By the handfuls, add 3/4’s of the cheese and stir until melted, about 5 minutes. Add the remaining milk and cheese and cook, stirring constantly for 5 to 10 minutes. Mac and Cheese should be smooth and creamy.

Serve immediately.

Reheat over the gentle heat of a double boiler.

Update – I made this with half American and half Provolone cheese and it was awesome! 12/28/2018

Creamed Corn without the cream

As much as it might surprise regular readers of my food blog, I don’t always have cream in the house. I do have whole milk, though, so I was able to do a cheat on one of my corn recipes.

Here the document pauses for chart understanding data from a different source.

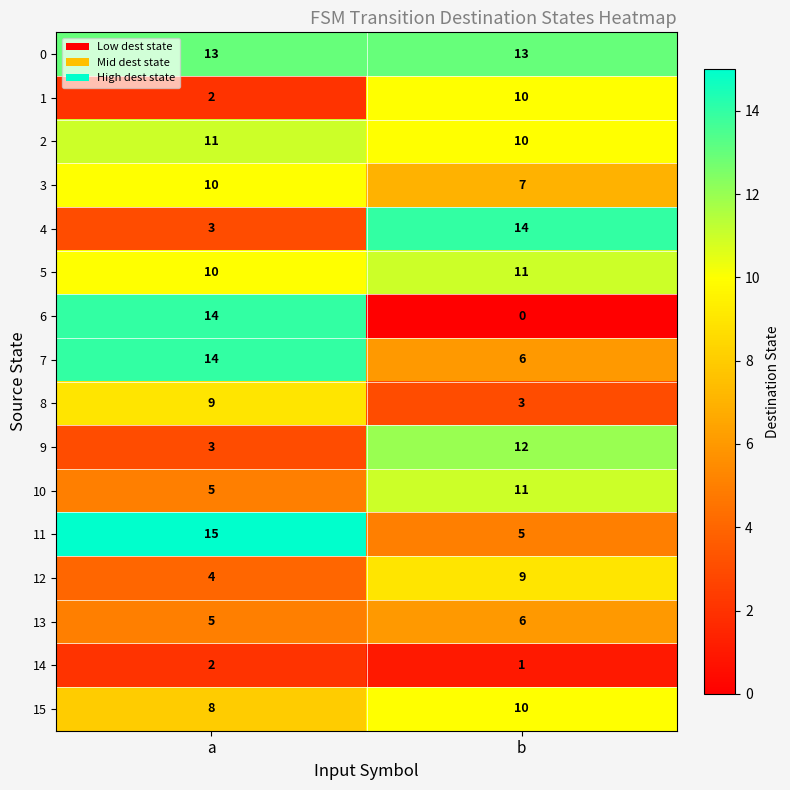

Is the value of 2 at b greater than the value of 12 at a?

Yes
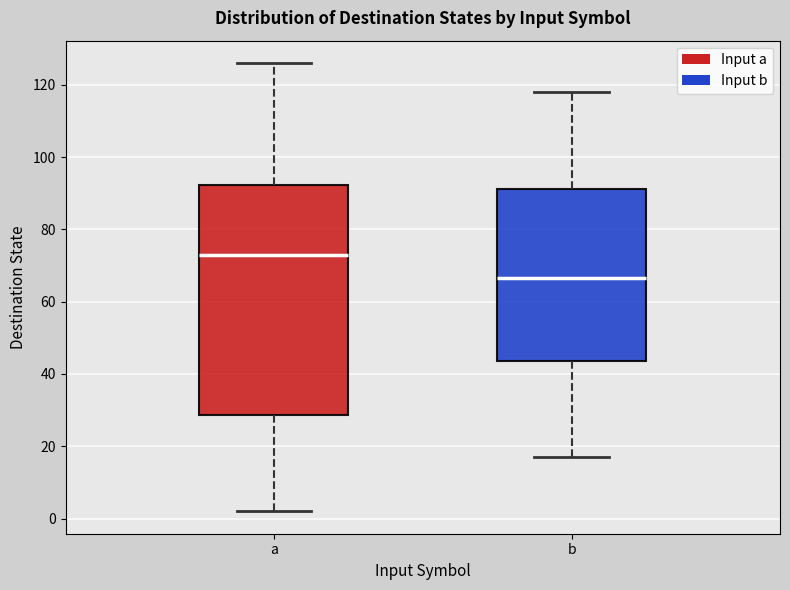

Where is the upper edge of the box for b on the y-axis? The values are not printed on the chart, so give them approximately, as read against the axis.

92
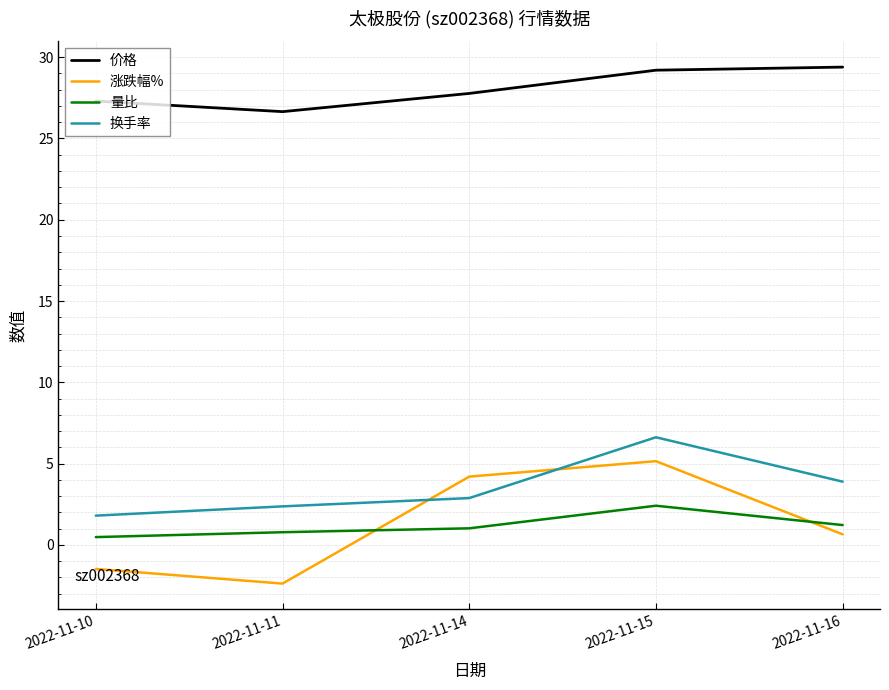

What is the maximum value for 涨跌幅%?

5.2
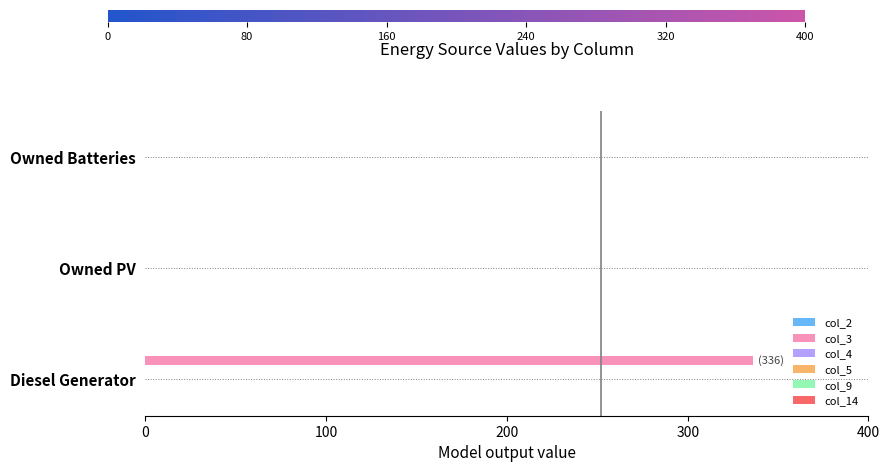

The value at Owned Batteries is -112. True or false?

False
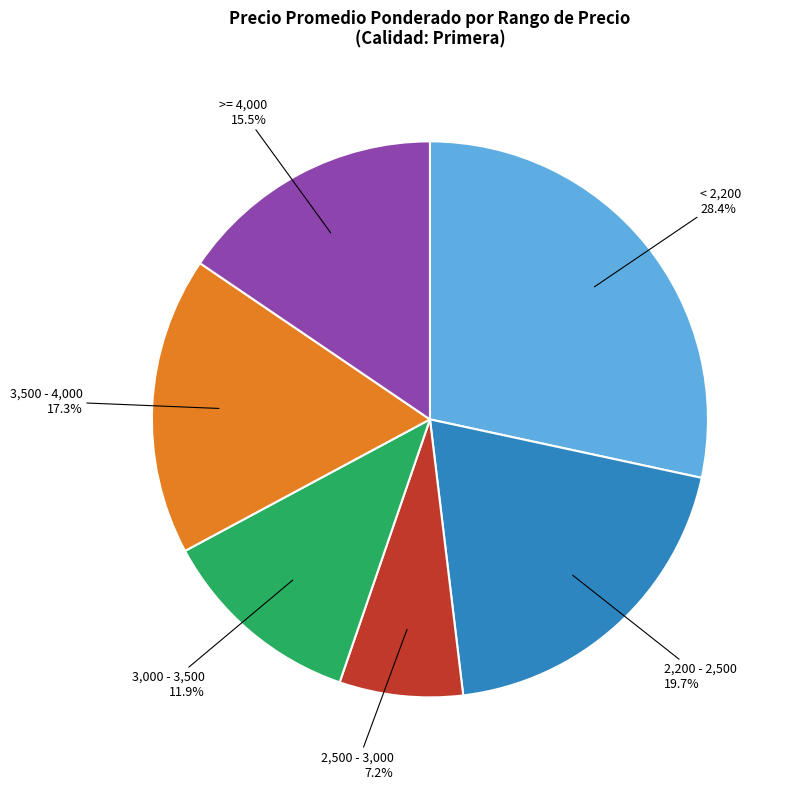

Which slice is the smallest?

2,500 - 3,000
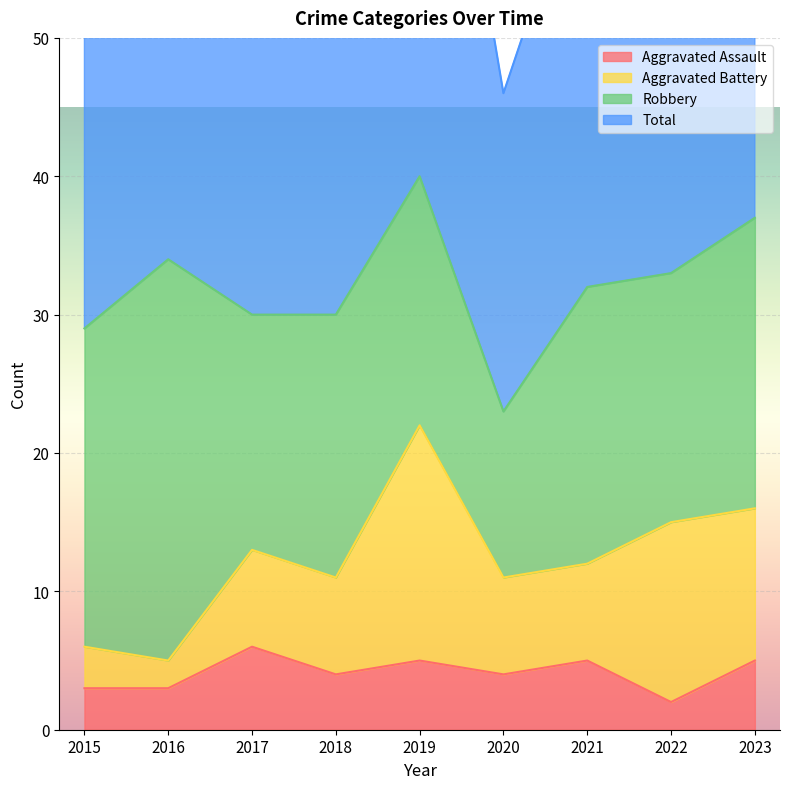

The value of Aggravated Assault at 2018 is 4. True or false?

True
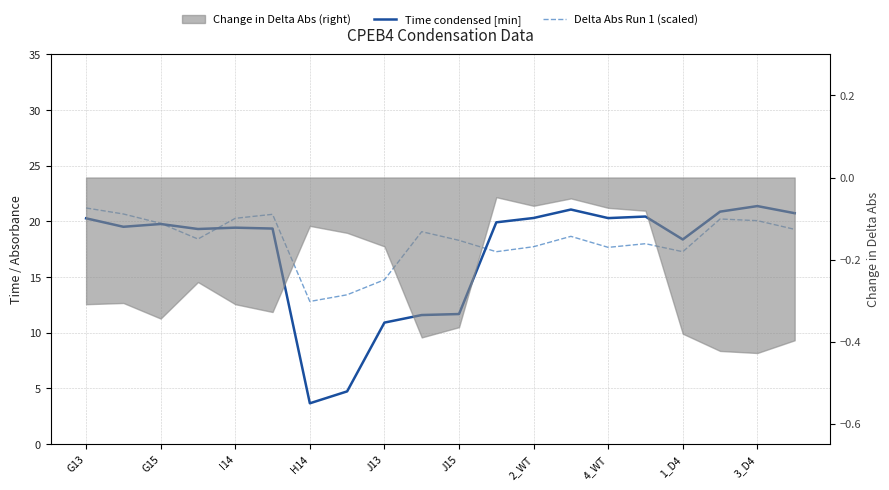

What is the difference between the maximum and minimum values in the Delta Abs Run 1 (scaled) series?

8.4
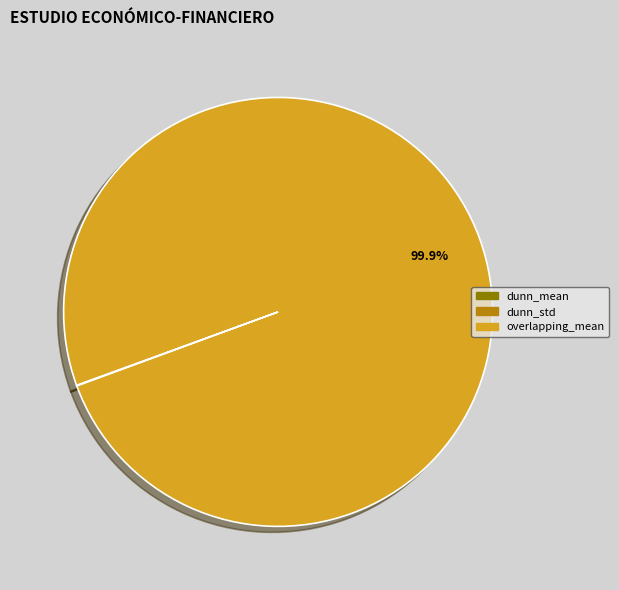

Does any single category account for the majority?

Yes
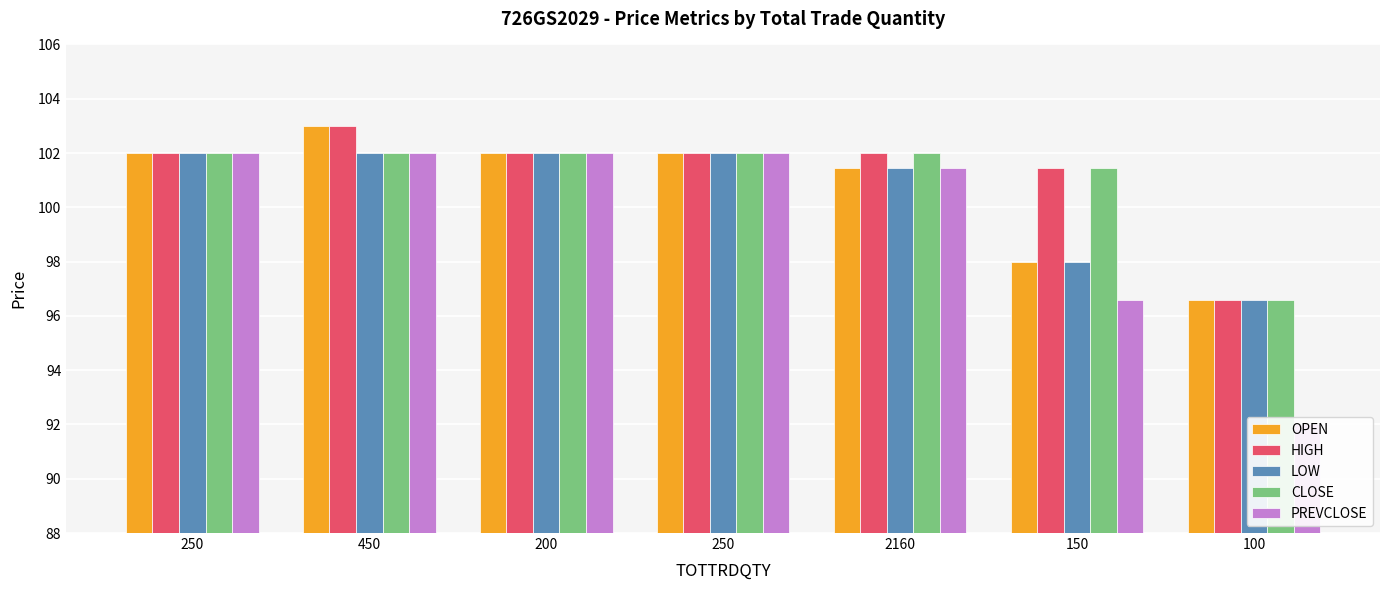

Are the bars grouped side by side (vs. stacked)?

Yes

Using corn that Michelle cut off the cob and frozen in pint bags, I made some delicious creamed corn. It was thick and rich and no one missed the cream.

Creamed Corn

2 cups corn off the cob (2 cans)
3 tablespoons butter
1 cup whole milk, divided
1 tablespoon flour
1 teaspoon salt
1/2 teaspoon black pepper

In a medium skillet, combine corn, butter and 1/2 cup milk. Place over medium heat. Add the flour to the remaining 1/2 milk and whisk to combine. Pour flour mixture into the corn and stir well. Add in the salt and pepper and bring to a simmer, stirring regularly, making sure to scrape the bottom so the milk doesn’t burn.

After about 10 minutes, the mixture will have thickened. Taste for seasonings and serve.